## [HOW TO COMPLETE THIS TASK]
With the pictures excluded, retype the records that follow exactly.

Bounding box coordinate data:

------------------------------------

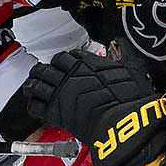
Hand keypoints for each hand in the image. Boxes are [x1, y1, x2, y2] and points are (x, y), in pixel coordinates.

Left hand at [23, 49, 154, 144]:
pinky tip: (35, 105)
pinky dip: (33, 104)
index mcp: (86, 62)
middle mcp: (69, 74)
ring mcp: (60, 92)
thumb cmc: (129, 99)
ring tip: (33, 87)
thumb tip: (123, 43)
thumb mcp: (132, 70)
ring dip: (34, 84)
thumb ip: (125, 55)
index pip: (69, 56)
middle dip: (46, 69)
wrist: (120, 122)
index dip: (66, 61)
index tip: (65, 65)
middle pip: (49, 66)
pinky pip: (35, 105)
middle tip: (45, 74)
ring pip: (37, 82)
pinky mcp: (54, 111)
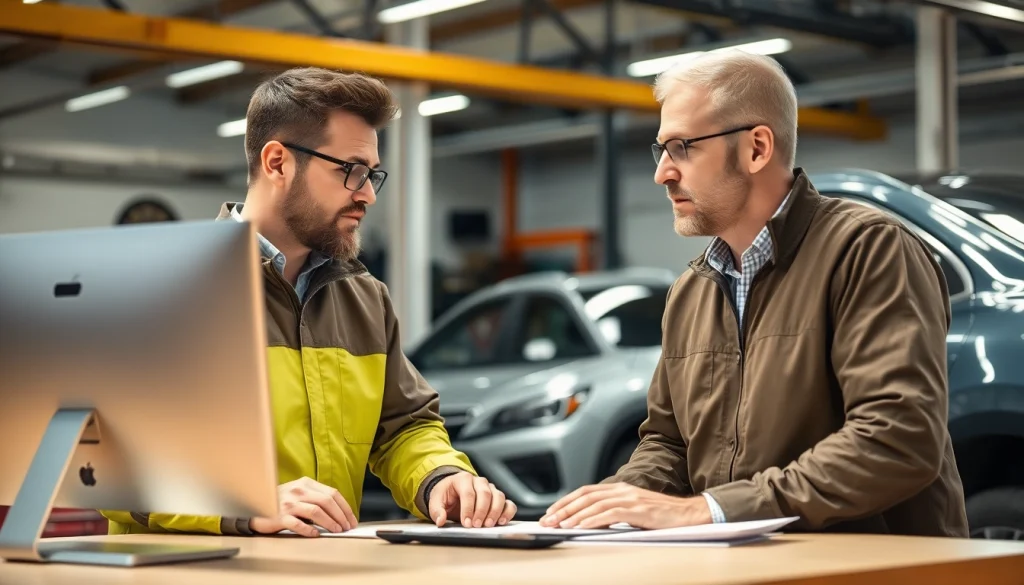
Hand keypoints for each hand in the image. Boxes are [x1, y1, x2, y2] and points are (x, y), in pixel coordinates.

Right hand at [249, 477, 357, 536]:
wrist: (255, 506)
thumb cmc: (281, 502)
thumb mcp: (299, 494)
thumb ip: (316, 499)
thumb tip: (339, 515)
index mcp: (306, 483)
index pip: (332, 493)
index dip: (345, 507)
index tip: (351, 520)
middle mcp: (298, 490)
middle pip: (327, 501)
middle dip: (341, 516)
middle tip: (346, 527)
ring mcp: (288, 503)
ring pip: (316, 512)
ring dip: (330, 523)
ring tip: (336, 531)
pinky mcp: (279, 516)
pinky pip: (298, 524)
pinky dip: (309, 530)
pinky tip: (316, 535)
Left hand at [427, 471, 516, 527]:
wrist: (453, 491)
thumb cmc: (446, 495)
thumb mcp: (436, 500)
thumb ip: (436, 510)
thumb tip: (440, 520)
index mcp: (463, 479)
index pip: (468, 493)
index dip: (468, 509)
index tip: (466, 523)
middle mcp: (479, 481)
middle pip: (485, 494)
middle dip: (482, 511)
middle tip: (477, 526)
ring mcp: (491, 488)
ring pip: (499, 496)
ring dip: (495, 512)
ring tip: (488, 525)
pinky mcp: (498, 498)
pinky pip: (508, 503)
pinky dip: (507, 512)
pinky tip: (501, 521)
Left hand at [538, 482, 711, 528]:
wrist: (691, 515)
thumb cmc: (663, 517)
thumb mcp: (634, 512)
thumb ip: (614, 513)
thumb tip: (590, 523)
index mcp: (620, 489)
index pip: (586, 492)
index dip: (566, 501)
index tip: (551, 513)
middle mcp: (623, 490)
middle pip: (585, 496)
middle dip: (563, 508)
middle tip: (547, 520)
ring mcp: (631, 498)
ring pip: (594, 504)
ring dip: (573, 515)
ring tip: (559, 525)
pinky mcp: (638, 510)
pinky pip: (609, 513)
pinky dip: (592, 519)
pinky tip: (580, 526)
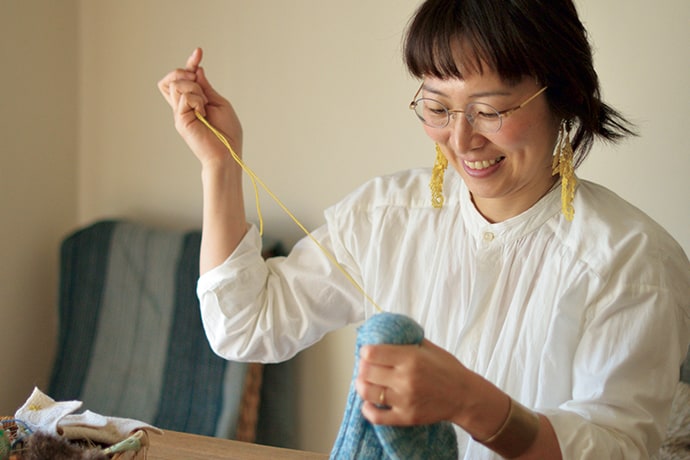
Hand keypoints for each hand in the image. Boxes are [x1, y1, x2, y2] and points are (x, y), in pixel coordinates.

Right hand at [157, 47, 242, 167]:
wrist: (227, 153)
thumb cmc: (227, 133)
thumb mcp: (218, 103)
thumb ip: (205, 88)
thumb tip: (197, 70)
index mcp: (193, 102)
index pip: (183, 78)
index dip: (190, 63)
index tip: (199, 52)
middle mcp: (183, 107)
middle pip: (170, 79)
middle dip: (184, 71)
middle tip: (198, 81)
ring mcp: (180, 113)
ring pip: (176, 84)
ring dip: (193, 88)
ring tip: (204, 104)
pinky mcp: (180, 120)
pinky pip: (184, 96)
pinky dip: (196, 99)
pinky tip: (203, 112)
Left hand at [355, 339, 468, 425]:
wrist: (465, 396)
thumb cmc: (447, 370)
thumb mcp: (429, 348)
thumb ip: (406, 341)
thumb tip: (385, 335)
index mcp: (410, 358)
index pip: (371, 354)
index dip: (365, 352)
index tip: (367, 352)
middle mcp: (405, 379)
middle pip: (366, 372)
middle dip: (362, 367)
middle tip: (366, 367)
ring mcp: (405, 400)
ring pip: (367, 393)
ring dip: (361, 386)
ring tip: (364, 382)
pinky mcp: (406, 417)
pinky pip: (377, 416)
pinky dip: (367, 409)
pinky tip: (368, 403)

------------------------------------

## [REPLY]
Hand keypoints for each hand in the image. Boxes are [x1, y1, x2, y2] and points are (x, y), in pixel coordinates.

Left hand at [23, 49, 154, 144]:
pinky tip: (35, 105)
pinky dip: (33, 104)
index mcp: (86, 62)
middle mcp: (69, 74)
ring mcp: (60, 92)
thumb cmc: (129, 99)
ring tip: (33, 87)
thumb tip: (123, 43)
thumb mcp: (132, 70)
ring dip: (34, 84)
thumb ip: (125, 55)
index pip: (69, 56)
middle dip: (46, 69)
wrist: (120, 122)
index dip: (66, 61)
index tip: (65, 65)
middle pip: (49, 66)
pinky pip: (35, 105)
middle tip: (45, 74)
ring pip: (37, 82)
pinky mcp: (54, 111)
Hand keypoints for each hand in the image. Boxes are [x1, y1, x2, y2] and points are (x, y), in pixel coordinates.

Right hand at [249, 477, 357, 536]:
wrist: (255, 506)
thumb cmc: (281, 502)
thumb mcp: (299, 494)
thumb ip: (316, 499)
thumb tip: (339, 515)
index mcp: (306, 483)
index pip: (332, 493)
index dip: (345, 507)
index tip: (351, 520)
middle mcp: (298, 490)
middle pip: (327, 501)
middle dip: (341, 516)
middle tip: (346, 527)
ring mcp: (288, 503)
ring pip: (316, 512)
ring dip: (330, 523)
ring tip: (336, 531)
pinky mcp: (279, 516)
pinky pip: (298, 524)
pinky dip: (309, 530)
pinky tip: (316, 535)
Left hand at [427, 471, 516, 527]:
wrist: (453, 491)
thumb cmc: (446, 495)
thumb mcp: (436, 500)
thumb ip: (436, 510)
thumb tip: (440, 520)
index mcp: (463, 479)
index pip: (468, 493)
index dip: (468, 509)
index tip: (466, 523)
middle mcp: (479, 481)
middle pip: (485, 494)
middle dip: (482, 511)
middle tip: (477, 526)
ring mcp: (491, 488)
ring pip: (499, 496)
ring dip: (495, 512)
ring tip: (488, 525)
pinky mcp: (498, 498)
pinky pip: (508, 503)
pinky dip: (507, 512)
pinky tip: (501, 521)
Left hand at [538, 482, 711, 528]:
wrist: (691, 515)
thumb cmc: (663, 517)
thumb mcp: (634, 512)
thumb ip: (614, 513)
thumb tip: (590, 523)
index mcp: (620, 489)
index pip: (586, 492)
index dip: (566, 501)
index tip: (551, 513)
middle mcp: (623, 490)
middle pip: (585, 496)
middle dip: (563, 508)
middle tip: (547, 520)
ring mcp: (631, 498)
ring pip: (594, 504)
ring dip: (573, 515)
ring tip: (559, 525)
pinky mcp: (638, 510)
pinky pip: (609, 513)
pinky dip: (592, 519)
pinky tip: (580, 526)
Hand keypoints for each hand in the image. Boxes are [x1, y1, x2, y2] and points are (x, y), in pixel coordinates.

Right hand at [157, 47, 242, 167]:
wrist: (227, 153)
thumb cmc: (227, 133)
thumb mcp: (218, 103)
thumb ip: (205, 88)
thumb tip: (197, 70)
index mcp: (193, 102)
index pip: (183, 78)
index dip: (190, 63)
index tip: (199, 52)
middle mcp: (183, 107)
middle pip: (170, 79)
middle dip: (184, 71)
middle tip: (198, 81)
ring mcp: (180, 113)
ring pip: (176, 84)
ring dip: (193, 88)
ring tip: (204, 104)
pinky mcp: (180, 120)
pinky pip: (184, 96)
pinky dip: (196, 99)
pinky tip: (203, 112)
Left hand at [355, 339, 468, 425]:
wrist: (465, 396)
thumb cmc: (447, 370)
thumb mcp: (429, 348)
thumb ip: (406, 341)
thumb tip: (385, 335)
index mcp: (410, 358)
index pip: (371, 354)
index dip: (365, 352)
index tip: (367, 352)
middle mcp: (405, 379)
middle pip: (366, 372)
middle dip: (362, 367)
middle tip: (366, 367)
ring mcp: (405, 400)
ring pip: (367, 393)
ring dip: (361, 386)
ring tip: (364, 382)
pinky mcp: (406, 417)
pinky pip: (377, 416)
pinky dip: (367, 409)
pinky tip: (368, 403)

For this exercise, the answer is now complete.